In the din of Parliament, it was a despairing sight: the once mighty George Fernandes struggling to take his oath as a Rajya Sabha member. He couldn’t speak, could barely walk, this was a lion in the winter of life being almost pushed to perform one last time on the big stage. He was ill but was being asked to defy age and poor health. The question that many of us who had tracked the controversial but charismatic politician could ask was: is this how a senior public figure must fade away?
Fernandes, after all, is a life story that few Bollywood scripts would be able to match. The teenager who was sent to a seminary to train as a priest, but then rebelled and became a trade union activist. The young man who came to Mumbai with eight annas in his pocket, slept on the pavement and then built a workers’ movement that would bring the country’s commercial capital to a halt. The politician who became ‘George the Giant Killer’ after he defeated Mumbai’s reigning political badshah S.K. Patil in the 1967 elections. The ultimate anti-establishment hero during the Emergency, it was the image of Fernandes in chains that became symbolic of the political repression of the period.
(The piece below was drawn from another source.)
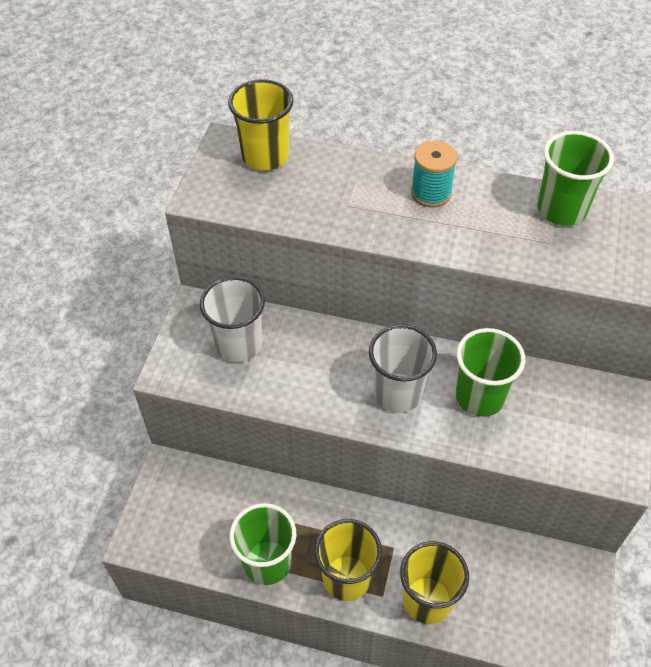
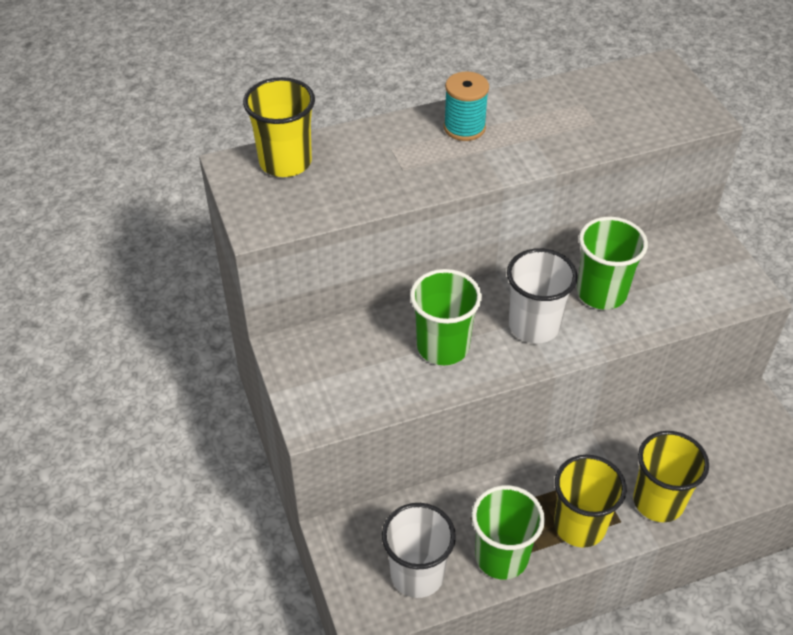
camera: 35 degrees left, 5 degrees down
white cup [200,276,265,362] -> white cup moved to [382,503,456,598]
green cup [537,131,614,226] -> green cup moved to [410,269,482,365]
Through all the twists and turns, Fernandes enjoyed the arclights, relished a challenge, took pride in being perhaps the last political iconoclast (who else but Fernandes as the country’s defence minister would have allowed his official residence to be used as a home for Burmese and Tibetan rebels?). And yet, today, at 79, Fernandes is being reduced to a pathetic lonely figure, a cruel reminder of how nothing is permanent in life.
Bihar Chief minister Nitish Kumar has hinted that the decision to make ‘Georgesaab’ a Rajya Sabha member was a form of ‘guru-dakshina’ to a mentor. Admirable sentiments, although only a few months earlier, Kumar had refused to give a Lok Sabha ticket to his ‘guru’, saying he was too ill. Are we then to understand that the Rajya Sabha is an retirement home, much like the Raj Bhavans? Do politicians have a retirement age, or are they expected to soldier on till the very end?
Indian politics (like much of our society) is trapped in a ‘Bhishma Pitamah’ syndrome. The idea of a pater familias who will be our compass through life is a powerful one; we expect our elders to offer wisdom gleaned from experience. But an over-emphasis on age is also proving debilitating to a young society. In our search for Bhishma-like figures, we are preventing the next generation from questioning the status quo.
For example, take the Left. Part of the problem is that there has been little attempt to allow newer voices to emerge. A Jyoti Basu could perhaps have continued as West Bengal CM and politburo member for an eternity, because there was a lurking fear within the Marxist ranks of what life would be like without him at the helm. Eventually, the patriarch opted out himself, but how many others are willing to say goodbye?
Family-run regional parties, driven by the cult of personality, are prone to being unable to shake off the burden of age. An octogenarian Karunanidhi must stay on, even if he is confined to a wheelchair, out of concern that his ‘retirement’ from politics will spark off a succession war. A Bal Thackeray must still be the face of the Shiv Sena, even if he is too weak to campaign, because he alone commands the authority to hold the party together.
Even the BJP and the Congress are facing a similar predicament. The BJP’s failure to effect a generational transfer of leadership is partly because the party has been so dependent on the A.B. Vajpayee-L.K. Advani duo for more than four decades that it cannot quite come to terms with a situation when they are no longer around. Vajpayee’s health has reached a stage where he can only hold a symbolic value for the party. Advani is a remarkably fit 81, but his decision to retire at the end of the year has once again left the BJP struggling to identify a leader who can carry forward the Hindutva torch.
The Congress, on the other hand, may have identified Rahul Gandhi as their next generation leader, but the formation of the Manmohan Singh Cabinet only confirms the compulsions of having to accommodate political “seniors”.
If it was the image of an ageing Arjun Singh that haunted UPA-I, this time it’s 77-year-old S.M. Krishna who is struggling to cope up with the demands of a high-profile ministry. This is not to suggest that the answer lies in a radical generational shift in our politics. Many of our ‘young’ MPs are still beneficiaries of being members of political dynasties, and have not earned their spurs in the rough and tumble of public life. Give me a ‘wise’ Pranab Mukherjee any day over some of our camera-friendly but still raw young MPs.
The real solution lies in moving away from a feudal attachment to age to a modern commitment to ideas. Choose MPs, ministers, indeed, any professional leader, on the basis of their ability to generate new thoughts and implement them successfully, irrespective of their age. A Fernandes will be remembered because he gave the trade union movement in the 60s a certain dynamism and spirited leadership. A Fernandes will not be remembered because he chose the sinecure of a Rajya Sabha membership despite failing health.